Два дня Наливайко лежал один, запертый и связанный, как будто мир вокруг провалился. Потом его развязали, положили доски для спанья, но спать на них не давали, еженощно подсылая палачей с бубнами и холодной водой. Корчму над подвалом заселили караульной сотней жолнеров. Исчезли и неприкаянные души самоубийц, словно пред адской местью польской шляхты отступили даже ночные привидения. Только печальная казацкая песня, несмотря ни на что, носилась над Вислою, вырываясь из узких окошек подвала, которые на совесть забрал решетками корчмарь.
…А найбільша наша сила — мати людьска воля
Ой, ти, воле, рідний край, доле людьска мила,
Задля тебе мене мати в неволі зродила.
Спородила в полинях, лихом краю сповивала,
І карою панам-ляхам на сон примовляла:
«Ой, гей-люлі сину мій, дитя України, —
За ту кару панам-ляхам слава тобі, сину!..»
В синем жупане ротмистра, с длинной карабелью у пояса и в надвинутой на самые глаза четырехугольной шапке шла графиня Барбара за своим проводником. Шли по темным улицам, ехали в лодке через реку. Глухая ночь и раздававшаяся из каменного строения песня бросали графиню в озноб.
«Неужели это правда, — думала графиня, — что закованный, истерзанный пытками Наливайко действительно поет по ночам?..»
Вслушивалась и не разбирала слов, но голос — его никакая тюрьма не изменит.
Дорогою ценой добытый у ротмистра гусаров пропуск Жолкевского позволил пройти в ворота перед корчмою.
Сотник из охраны спустился с Барбарою по каменным ступенькам глубоко вниз, освещая дорогу трескучим и вонючим смоляным факелом. Впереди шел жолнер с ключами.
Затихла песня. Наливайко услышал шаги по каменным ступенькам и насторожился. По телу прошел колющий мороз. Заныли притихшие раны, оставленные долгими и непрестанными пытками. С некоторого времени перестали приходить к нему среди ночи гетманские палачи, которые пытали его, не давая заснуть. От одного лишь воспоминания о тех ночах стынет мозг, гудят в ушах барабаны, журчит обжигающая студеная вода… С тех же пор, по приказу Замойского, к нему дважды в неделю стал заходить цырюльник, брил ему бороду, сообщал новости с воли. Находчивый Бронек упросил передать, что полковника Нечипора и Карпо Богуна по приказу короля освободили из-под ареста, но уже с выжженными глазами. Изувеченных, с кровавыми ранами вместо глазниц, вывели их за город и отпустили. Добросердые крестьяне дали им приют, залечили раны, проводили на Украину.
Звон ключей и бряцание засова отогнали воспоминания. В дверную щель ударил луч света. Прижмурил глаза, но снова раскрыл их и взглядом орла из железной клетки окинул молодого, совсем юного ротмистра, который, зашатавшись, оперся о косяк.

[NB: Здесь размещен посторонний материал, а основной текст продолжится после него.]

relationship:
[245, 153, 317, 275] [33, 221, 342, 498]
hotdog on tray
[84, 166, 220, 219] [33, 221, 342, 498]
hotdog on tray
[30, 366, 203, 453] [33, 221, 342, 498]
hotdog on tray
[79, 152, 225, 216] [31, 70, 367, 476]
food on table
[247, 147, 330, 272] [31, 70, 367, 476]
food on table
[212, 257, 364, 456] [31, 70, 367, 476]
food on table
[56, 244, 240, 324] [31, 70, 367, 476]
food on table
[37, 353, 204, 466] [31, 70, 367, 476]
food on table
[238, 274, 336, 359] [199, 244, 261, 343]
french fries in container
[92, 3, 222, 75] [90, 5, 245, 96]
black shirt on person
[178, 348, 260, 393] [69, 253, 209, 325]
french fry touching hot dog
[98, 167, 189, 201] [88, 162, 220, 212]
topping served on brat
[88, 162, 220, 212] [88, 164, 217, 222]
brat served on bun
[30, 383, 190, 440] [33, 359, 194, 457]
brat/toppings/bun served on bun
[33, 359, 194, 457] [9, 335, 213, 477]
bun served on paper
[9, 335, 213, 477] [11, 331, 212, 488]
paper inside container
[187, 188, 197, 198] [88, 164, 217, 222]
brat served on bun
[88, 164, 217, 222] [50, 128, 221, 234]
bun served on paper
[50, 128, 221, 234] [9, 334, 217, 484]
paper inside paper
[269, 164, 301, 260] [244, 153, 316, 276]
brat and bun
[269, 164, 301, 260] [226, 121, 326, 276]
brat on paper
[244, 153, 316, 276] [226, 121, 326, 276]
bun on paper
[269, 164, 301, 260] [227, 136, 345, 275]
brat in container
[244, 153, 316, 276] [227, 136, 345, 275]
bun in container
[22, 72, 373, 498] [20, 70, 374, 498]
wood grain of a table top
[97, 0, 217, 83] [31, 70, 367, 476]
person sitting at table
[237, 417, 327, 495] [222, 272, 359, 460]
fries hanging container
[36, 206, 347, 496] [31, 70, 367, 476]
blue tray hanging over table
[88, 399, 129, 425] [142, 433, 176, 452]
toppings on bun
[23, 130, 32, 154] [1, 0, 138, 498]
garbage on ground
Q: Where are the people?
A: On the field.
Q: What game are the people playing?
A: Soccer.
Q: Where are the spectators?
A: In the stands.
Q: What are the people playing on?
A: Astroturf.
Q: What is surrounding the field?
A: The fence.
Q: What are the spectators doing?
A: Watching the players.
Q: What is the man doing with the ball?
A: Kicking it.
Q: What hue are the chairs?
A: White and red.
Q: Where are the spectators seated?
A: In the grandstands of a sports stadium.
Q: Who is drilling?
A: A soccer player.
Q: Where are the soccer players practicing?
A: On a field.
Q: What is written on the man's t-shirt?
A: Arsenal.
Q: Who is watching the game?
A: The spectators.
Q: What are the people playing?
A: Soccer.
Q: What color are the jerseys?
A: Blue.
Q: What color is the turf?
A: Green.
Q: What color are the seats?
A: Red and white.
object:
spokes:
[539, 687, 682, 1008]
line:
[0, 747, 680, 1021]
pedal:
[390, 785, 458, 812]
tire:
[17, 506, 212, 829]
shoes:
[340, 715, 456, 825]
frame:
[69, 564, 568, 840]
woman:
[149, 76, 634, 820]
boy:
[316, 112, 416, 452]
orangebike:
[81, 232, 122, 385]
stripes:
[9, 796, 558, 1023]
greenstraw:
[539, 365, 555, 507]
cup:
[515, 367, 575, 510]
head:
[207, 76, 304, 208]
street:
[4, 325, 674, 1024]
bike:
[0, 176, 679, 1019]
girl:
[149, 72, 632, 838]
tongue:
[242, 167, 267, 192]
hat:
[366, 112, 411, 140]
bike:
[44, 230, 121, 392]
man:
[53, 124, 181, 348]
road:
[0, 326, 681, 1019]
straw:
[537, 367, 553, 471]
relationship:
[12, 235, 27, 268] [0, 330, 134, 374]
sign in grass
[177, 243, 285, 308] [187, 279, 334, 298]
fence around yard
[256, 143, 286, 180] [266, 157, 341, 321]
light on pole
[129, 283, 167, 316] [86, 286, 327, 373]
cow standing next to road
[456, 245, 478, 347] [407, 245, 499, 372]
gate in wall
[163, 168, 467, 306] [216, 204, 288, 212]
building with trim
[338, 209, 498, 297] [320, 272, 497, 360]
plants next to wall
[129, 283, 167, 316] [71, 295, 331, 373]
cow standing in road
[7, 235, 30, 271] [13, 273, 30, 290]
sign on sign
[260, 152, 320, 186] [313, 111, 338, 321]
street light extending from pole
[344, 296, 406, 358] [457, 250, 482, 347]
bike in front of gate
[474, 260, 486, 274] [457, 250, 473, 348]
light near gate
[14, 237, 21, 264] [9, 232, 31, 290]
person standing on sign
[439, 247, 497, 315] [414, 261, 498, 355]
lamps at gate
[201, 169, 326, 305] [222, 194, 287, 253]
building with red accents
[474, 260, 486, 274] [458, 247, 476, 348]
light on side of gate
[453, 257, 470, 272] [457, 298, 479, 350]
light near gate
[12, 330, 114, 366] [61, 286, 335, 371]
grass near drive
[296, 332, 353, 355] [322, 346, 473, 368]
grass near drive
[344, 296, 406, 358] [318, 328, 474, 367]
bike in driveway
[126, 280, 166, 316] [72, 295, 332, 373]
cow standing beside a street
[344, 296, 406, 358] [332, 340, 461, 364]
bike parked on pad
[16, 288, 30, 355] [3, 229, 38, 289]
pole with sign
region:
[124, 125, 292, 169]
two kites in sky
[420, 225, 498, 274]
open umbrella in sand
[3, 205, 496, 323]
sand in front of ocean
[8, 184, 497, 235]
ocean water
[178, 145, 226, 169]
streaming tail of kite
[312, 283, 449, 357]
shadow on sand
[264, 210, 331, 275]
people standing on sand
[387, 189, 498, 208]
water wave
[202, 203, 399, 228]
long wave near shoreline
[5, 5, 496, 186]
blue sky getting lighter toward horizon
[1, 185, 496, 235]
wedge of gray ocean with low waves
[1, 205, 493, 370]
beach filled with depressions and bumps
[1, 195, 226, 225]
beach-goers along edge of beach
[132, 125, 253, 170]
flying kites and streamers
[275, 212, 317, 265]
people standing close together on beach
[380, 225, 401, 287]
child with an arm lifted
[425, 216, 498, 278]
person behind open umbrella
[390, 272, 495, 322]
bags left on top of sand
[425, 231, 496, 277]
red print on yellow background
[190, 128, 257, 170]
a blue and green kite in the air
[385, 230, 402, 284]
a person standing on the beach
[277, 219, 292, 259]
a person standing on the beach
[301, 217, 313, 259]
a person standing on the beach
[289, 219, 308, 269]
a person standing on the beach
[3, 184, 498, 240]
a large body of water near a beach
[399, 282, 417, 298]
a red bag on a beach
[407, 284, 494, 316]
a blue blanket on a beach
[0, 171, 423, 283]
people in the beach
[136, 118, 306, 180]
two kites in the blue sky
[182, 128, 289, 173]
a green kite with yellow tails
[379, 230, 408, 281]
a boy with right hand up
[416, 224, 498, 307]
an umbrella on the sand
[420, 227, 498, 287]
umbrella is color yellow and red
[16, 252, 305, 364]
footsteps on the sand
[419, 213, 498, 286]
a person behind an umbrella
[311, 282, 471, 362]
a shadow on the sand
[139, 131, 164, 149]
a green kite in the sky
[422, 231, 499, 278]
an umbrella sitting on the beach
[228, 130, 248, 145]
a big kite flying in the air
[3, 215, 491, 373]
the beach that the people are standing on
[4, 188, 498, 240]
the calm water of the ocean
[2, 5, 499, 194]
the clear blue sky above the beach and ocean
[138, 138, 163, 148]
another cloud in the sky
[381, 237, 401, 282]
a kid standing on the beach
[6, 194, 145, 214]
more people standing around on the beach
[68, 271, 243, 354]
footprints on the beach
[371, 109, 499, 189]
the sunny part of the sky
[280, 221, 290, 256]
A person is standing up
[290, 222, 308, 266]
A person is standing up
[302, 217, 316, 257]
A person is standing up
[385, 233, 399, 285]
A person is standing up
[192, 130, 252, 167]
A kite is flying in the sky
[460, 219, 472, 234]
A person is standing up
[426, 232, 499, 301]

Когда задрожали нежные губы ротмистра, Наливайко показалось, что он где-то уже видел их.
Но свет факела, скупой и колеблющийся, не давал возможности узнать ни губ, ни глаз, ни всего лица юноши.
Молчали. Прошло несколько минут после ухода сотника и жолнера. Барбара, покорно приняв из рук жолнера факел, растерялась…
Наливайко встал с досок своего жалкого ложа, и вздрогнула Барбара, но не убежала. Только ручку факела Крепче Сжала левой рукой в женской перчатке.
— Я… не ротмистр, пан Наливай…
— Пани Барбара? — Наливайко узнал голос и особенную интонацию, какой было сказано «Наливай»: единственная в свете женщина — графиня Барбара — могла так выговорить его имя.
Бросился к ней, но вдруг остановился, отступил к стене.